Statistics are an important part of many user researchers’ toolboxes, but knowing that you’re coming to the correct conclusions with data isn’t always so straightforward.
In my previous article, I explained the levels of measurement that researchers use to assign numbers or labels to units of analysis in order to represent categories.
I use the mnemonic “NOIR” to remember these data (as in film or pinot, two of my three favorite noirs):
Shoutout to Ben Wiedmaier for reinforcing that mnemonic! In that article, I shared details about the characteristics of each data level and the associated descriptive statistics you can apply to each level when reporting and sharing results with your teammates.
I also mentioned that some of these levels afford the opportunity to apply other types of data analysis that can be more powerful or answer different questions—in particular, statistical tests of significance. If you have been a UX researcher for any amount of time, then you’ve probably been asked of your findings, “Is this statistically significant?”
Statistical significance explained
While there’s a lot to unpack with the question: Is this statistically significant?, the truly accurate way to phrase that question is: Is this data significantly different from [something else]?
According to the scientific method of testing, we start with assuming the null hypothesis. In other words, what we think will have an effect will not—so the test can either maintain that null hypothesis or disprove it.
For example, a test can potentially find that:
“Participants complete a given task faster using Option 1 than using Option 2.”

DATASET SECTION:
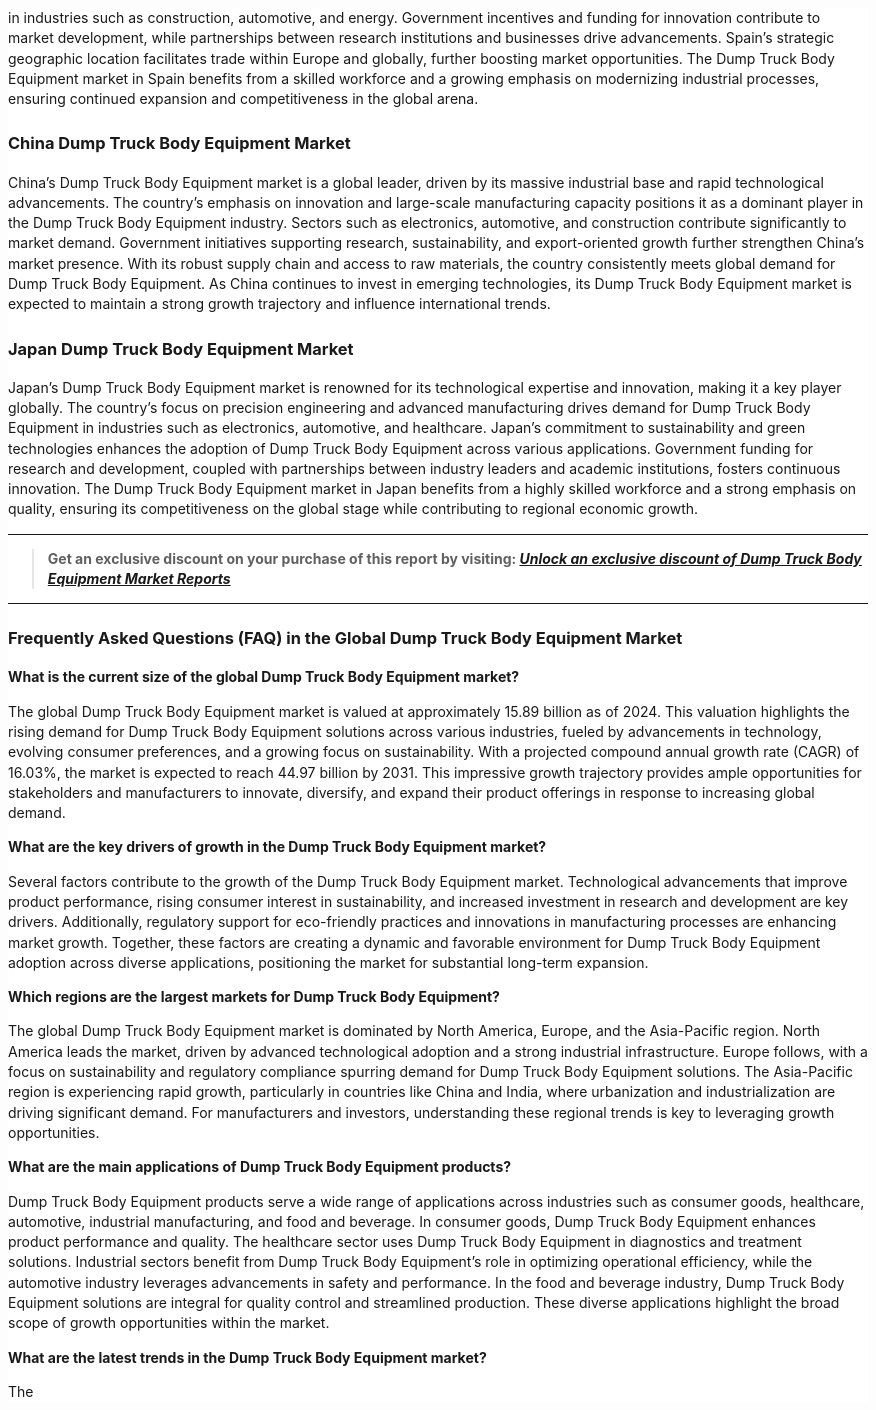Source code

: in industries such as construction, automotive, and energy. Government incentives and funding for innovation contribute to market development, while partnerships between research institutions and businesses drive advancements. Spain&rsquo;s strategic geographic location facilitates trade within Europe and globally, further boosting market opportunities. The Dump Truck Body Equipment market in Spain benefits from a skilled workforce and a growing emphasis on modernizing industrial processes, ensuring continued expansion and competitiveness in the global arena.</p><h3>China Dump Truck Body Equipment Market</h3><p>China&rsquo;s Dump Truck Body Equipment market is a global leader, driven by its massive industrial base and rapid technological advancements. The country&rsquo;s emphasis on innovation and large-scale manufacturing capacity positions it as a dominant player in the Dump Truck Body Equipment industry. Sectors such as electronics, automotive, and construction contribute significantly to market demand. Government initiatives supporting research, sustainability, and export-oriented growth further strengthen China&rsquo;s market presence. With its robust supply chain and access to raw materials, the country consistently meets global demand for Dump Truck Body Equipment. As China continues to invest in emerging technologies, its Dump Truck Body Equipment market is expected to maintain a strong growth trajectory and influence international trends.</p><h3>Japan Dump Truck Body Equipment Market</h3><p>Japan&rsquo;s Dump Truck Body Equipment market is renowned for its technological expertise and innovation, making it a key player globally. The country&rsquo;s focus on precision engineering and advanced manufacturing drives demand for Dump Truck Body Equipment in industries such as electronics, automotive, and healthcare. Japan&rsquo;s commitment to sustainability and green technologies enhances the adoption of Dump Truck Body Equipment across various applications. Government funding for research and development, coupled with partnerships between industry leaders and academic institutions, fosters continuous innovation. The Dump Truck Body Equipment market in Japan benefits from a highly skilled workforce and a strong emphasis on quality, ensuring its competitiveness on the global stage while contributing to regional economic growth.</p><hr /><blockquote><p><strong>Get an exclusive discount on your purchase of this report by visiting: <em><a href="://marketresearchpulse.com/ask-for-discount/127091?utm_source=Github&amp;utm_medium=0117">Unlock an exclusive discount of Dump Truck Body Equipment Market Reports</a></em>&nbsp;</strong></p></blockquote><hr /><h3>Frequently Asked Questions (FAQ) in the Global Dump Truck Body Equipment Market</h3><p><strong>What is the current size of the global Dump Truck Body Equipment market?</strong></p><p>The global Dump Truck Body Equipment market is valued at approximately 15.89 billion as of 2024. This valuation highlights the rising demand for Dump Truck Body Equipment solutions across various industries, fueled by advancements in technology, evolving consumer preferences, and a growing focus on sustainability. With a projected compound annual growth rate (CAGR) of 16.03%, the market is expected to reach 44.97 billion by 2031. This impressive growth trajectory provides ample opportunities for stakeholders and manufacturers to innovate, diversify, and expand their product offerings in response to increasing global demand.</p><p><strong>What are the key drivers of growth in the Dump Truck Body Equipment market?</strong></p><p>Several factors contribute to the growth of the Dump Truck Body Equipment market. Technological advancements that improve product performance, rising consumer interest in sustainability, and increased investment in research and development are key drivers. Additionally, regulatory support for eco-friendly practices and innovations in manufacturing processes are enhancing market growth. Together, these factors are creating a dynamic and favorable environment for Dump Truck Body Equipment adoption across diverse applications, positioning the market for substantial long-term expansion.</p><p><strong>Which regions are the largest markets for Dump Truck Body Equipment?</strong></p><p>The global Dump Truck Body Equipment market is dominated by North America, Europe, and the Asia-Pacific region. North America leads the market, driven by advanced technological adoption and a strong industrial infrastructure. Europe follows, with a focus on sustainability and regulatory compliance spurring demand for Dump Truck Body Equipment solutions. The Asia-Pacific region is experiencing rapid growth, particularly in countries like China and India, where urbanization and industrialization are driving significant demand. For manufacturers and investors, understanding these regional trends is key to leveraging growth opportunities.</p><p><strong>What are the main applications of Dump Truck Body Equipment products?</strong></p><p>Dump Truck Body Equipment products serve a wide range of applications across industries such as consumer goods, healthcare, automotive, industrial manufacturing, and food and beverage. In consumer goods, Dump Truck Body Equipment enhances product performance and quality. The healthcare sector uses Dump Truck Body Equipment in diagnostics and treatment solutions. Industrial sectors benefit from Dump Truck Body Equipment&rsquo;s role in optimizing operational efficiency, while the automotive industry leverages advancements in safety and performance. In the food and beverage industry, Dump Truck Body Equipment solutions are integral for quality control and streamlined production. These diverse applications highlight the broad scope of growth opportunities within the market.</p><p><strong>What are the latest trends in the Dump Truck Body Equipment market?</strong></p><p>The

JOB A:
In one to three sentences, explain why the statistical significance text says some levels of measurement matter beyond the descriptive statistics that can be reported for them.
JOB B:
In the statistical significance text, who gets a shoutout for reinforcing the mnemonic?
JOB C:
Decide whether each statement agrees with the statistical significance text. Answer yes or no, and quote the words of the text that decide it.
(i) Testing under the scientific method begins by assuming the null hypothesis.
(ii) This text is where the writer first explains the levels of measurement.
(iii) The example finding compares how fast participants complete a task using Option 1 and Option 2.
The data above are not needed.

EXERCISE OUTPUT A:
Some levels allow other kinds of data analysis, in particular statistical tests of significance. These analyses can be more powerful or can answer different questions.

EXERCISE OUTPUT B:
Ben Wiedmaier.

EXERCISE OUTPUT C:
(i) Yes: "According to the scientific method of testing, we start with assuming the null hypothesis."
(ii) No: "In my previous article, I explained the levels of measurement"
(iii) Yes: "Participants complete a given task faster using Option 1 than using Option 2."